The survey results made it clear that one of the most valued aspects of Prague for foreigners is its relative safety compared to other major capitals. Ephraim Goldin cited “the low level of violent crime. It’s safe to walk pretty much anywhere, anytime, day or night.” Christian Palme agreed, contrasting the safety of Prague’s streets with the worrying gang culture of his native Sweden, saying “sure, there’s everyday crime here… but there is nothing approaching the gang-related violent crime in Sweden.”

Others noted the city’s high-quality infrastructure, especially its excellent public transport connections; Filip described Prague public transport as “affordable and amazing.” For many others, a general combination of positive factors was cited, including reasonable cost of living, interesting history and stunning architecture, a bustling social scene, and a great international location in the heart of Europe.

How would you describe working life in Prague?

Respondents generally evaluated working life in Prague favorably compared to other European cities. Paddy said working life in the Czech capital is “extremely well balanced and allows time for personal pursuits.”

Matthew Deyn said it “could be better from a general perspective (e.g. better salaries and less slow-moving bureaucracy). But there are promising IT opportunities and there’s a good work/life balance. There’s also good growth with never companies starting operations here too.”

Others, though, expressed concern about the cost of living growing faster than wages. Emily noted that “the pay hardly keeps up with the rising cost of living.” On the plus, though, many workers noted that working culture is more relaxed in Prague than in some western countries: Vili said that “work isn’t the main purpose of life (in Prague), like it is in North America.”

How would you describe Prague in terms of opportunities for cultural and social activities?

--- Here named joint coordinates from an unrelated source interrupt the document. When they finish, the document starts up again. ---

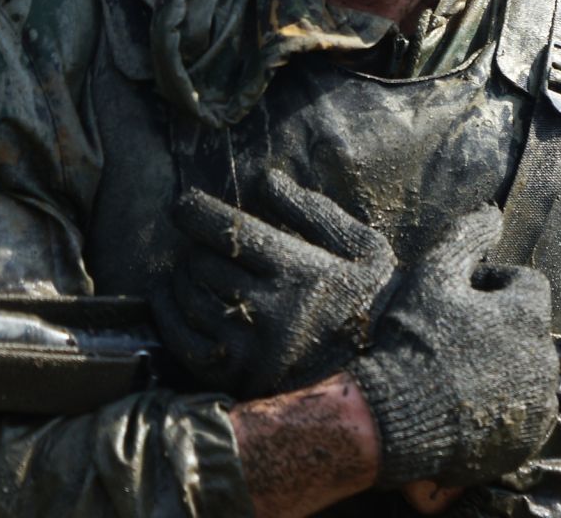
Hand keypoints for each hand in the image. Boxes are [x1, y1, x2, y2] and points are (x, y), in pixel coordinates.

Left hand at [153, 172, 397, 397]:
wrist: (391, 376)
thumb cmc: (374, 300)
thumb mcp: (361, 246)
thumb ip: (311, 211)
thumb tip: (265, 181)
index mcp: (300, 272)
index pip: (230, 231)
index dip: (196, 212)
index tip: (184, 204)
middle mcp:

Opinions varied on the social and cultural opportunities open in Prague. There was a general consensus that Prague offers a wide and rich variety of cultural and social experiences, with Cameron even suggesting it is “maybe the best in Europe” in this regard.

On the other hand, some complained about the importance of drinking to local cultural activities. And many respondents noted that the cultural and social options can be limited for those who don’t speak Czech to a high level. Plamena said “talented artists from all over the world come to Prague to perform. The Czech language is sometimes a limitation for enjoying the cultural life fully, but the city offers English-friendly events too, even entire festivals.”

Has the pandemic changed your experience of Prague as an expat?

Some respondents felt the pandemic altered the city for the better. Phlis said the effects of the pandemic got rid of the “booze tourism” culture which the city had been hoping to minimize before the pandemic struck. Others noted that home officing made more personal time to enjoy the city; Vili cited “the opportunity to really experience the architecture and streets downtown without it feeling like the Disneyland it can seem at other times.”

What about Prague would you change if you could?

A number of respondents complained about unfriendliness on the part of locals; tying in with criticisms made in Internations’ survey. Some even cited racism and xenophobia as significant drawbacks; Kendra said that “I’m a white American and don’t face a lot of discrimination, but my Brown expat friends do.”

Others noted that real estate prices are becoming unreasonably high in the city. Peter Ščasný said there is an “extremely high cost for buying a new apartment, and for this reason alone I am thinking of leaving the city in the future.” Matt meanwhile said “the cost of real estate is astronomical.” Sam said he “would ban short-term rentals, and try to make it much more difficult for foreign investors and speculators to acquire property here.”

Other suggestions were the creation of more bike routes, and the reduction of bureaucracy; another common gripe with the Czech way of life. Disability access was also described as lacking by multiple respondents. Finally, concerns were also raised about problems with homelessness and drugs in the city, which some said “seem to get worse every year.”